Wherever a line of the records contains "names", copy that line.

[Saved entries]

—————

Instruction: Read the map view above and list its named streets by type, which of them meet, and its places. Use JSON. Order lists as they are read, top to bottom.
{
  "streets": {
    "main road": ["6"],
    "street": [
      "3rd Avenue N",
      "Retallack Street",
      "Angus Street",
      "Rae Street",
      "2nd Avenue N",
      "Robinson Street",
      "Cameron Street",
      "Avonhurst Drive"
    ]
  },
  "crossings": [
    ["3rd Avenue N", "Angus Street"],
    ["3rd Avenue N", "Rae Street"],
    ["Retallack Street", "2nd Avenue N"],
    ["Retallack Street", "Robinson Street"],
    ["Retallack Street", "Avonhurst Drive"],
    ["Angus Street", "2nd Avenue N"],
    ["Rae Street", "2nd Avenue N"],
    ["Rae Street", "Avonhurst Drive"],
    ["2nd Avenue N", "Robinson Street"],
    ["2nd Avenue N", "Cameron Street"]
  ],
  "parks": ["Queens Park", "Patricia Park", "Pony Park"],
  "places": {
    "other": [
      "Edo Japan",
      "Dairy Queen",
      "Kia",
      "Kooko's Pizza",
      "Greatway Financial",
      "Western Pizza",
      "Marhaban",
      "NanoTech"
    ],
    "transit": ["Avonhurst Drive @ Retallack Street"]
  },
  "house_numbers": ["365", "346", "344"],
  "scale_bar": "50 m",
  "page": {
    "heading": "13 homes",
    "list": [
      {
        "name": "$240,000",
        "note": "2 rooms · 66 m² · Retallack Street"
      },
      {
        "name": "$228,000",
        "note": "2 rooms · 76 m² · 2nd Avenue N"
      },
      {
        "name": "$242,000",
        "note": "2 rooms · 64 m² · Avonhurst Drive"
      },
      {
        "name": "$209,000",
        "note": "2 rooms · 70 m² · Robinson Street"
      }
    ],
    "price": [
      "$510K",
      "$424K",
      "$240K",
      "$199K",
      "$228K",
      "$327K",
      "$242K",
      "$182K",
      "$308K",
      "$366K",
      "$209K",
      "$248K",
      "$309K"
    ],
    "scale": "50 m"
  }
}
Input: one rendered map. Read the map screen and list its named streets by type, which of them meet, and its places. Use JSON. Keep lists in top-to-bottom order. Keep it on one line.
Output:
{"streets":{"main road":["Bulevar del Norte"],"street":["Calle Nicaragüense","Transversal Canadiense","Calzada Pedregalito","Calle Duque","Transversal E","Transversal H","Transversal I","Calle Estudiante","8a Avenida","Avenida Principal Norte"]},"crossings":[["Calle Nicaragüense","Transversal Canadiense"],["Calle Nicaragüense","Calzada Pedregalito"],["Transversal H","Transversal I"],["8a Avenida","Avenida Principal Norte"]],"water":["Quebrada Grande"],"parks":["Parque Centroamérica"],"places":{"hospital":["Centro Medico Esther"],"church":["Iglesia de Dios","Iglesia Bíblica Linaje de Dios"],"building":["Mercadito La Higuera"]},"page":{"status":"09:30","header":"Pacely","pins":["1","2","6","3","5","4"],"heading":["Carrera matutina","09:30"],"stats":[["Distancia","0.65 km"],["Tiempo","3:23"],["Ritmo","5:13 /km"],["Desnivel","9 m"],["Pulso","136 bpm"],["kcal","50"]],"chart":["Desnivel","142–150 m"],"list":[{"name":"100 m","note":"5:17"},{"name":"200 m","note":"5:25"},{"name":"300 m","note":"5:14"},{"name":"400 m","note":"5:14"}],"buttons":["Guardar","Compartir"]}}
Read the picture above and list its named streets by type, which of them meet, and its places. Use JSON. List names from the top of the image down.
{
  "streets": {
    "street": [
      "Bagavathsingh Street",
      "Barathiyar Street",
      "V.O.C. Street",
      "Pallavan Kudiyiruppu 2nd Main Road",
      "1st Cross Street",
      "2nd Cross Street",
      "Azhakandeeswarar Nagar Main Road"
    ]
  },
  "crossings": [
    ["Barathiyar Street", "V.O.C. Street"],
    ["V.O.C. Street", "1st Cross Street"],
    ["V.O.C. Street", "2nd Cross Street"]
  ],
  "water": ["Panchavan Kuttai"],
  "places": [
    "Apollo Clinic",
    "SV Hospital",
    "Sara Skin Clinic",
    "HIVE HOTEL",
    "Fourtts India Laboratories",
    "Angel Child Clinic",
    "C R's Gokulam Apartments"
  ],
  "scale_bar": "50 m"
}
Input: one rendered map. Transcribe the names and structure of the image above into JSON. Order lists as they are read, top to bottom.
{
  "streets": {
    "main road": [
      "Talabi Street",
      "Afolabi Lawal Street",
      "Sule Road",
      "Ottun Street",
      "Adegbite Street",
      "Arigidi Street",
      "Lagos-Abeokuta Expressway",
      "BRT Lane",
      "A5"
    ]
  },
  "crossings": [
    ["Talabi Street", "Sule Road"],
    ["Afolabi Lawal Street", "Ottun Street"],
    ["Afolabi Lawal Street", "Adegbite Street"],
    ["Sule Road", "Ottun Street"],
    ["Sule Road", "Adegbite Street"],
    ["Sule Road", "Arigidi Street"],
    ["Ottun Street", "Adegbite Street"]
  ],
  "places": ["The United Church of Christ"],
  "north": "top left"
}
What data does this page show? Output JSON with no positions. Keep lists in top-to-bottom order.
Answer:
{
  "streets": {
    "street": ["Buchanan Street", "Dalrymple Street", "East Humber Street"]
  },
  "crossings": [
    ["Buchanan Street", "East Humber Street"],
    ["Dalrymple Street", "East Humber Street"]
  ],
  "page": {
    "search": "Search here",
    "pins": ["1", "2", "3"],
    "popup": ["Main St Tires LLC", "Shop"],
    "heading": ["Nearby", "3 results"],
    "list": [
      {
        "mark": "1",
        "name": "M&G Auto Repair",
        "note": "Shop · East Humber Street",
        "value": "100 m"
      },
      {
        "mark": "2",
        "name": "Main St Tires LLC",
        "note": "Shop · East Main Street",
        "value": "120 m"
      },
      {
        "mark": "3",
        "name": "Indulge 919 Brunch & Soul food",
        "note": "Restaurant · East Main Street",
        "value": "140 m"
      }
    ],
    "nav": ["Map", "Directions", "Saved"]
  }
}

—————

PROBLEM SOLUTION:
Read the picture above and list its named streets by type, which of them meet, and its places. Use JSON. List names from the top of the image down.
Input: one rendered map. Transcribe the names and structure of the image above into JSON. Order lists as they are read, top to bottom.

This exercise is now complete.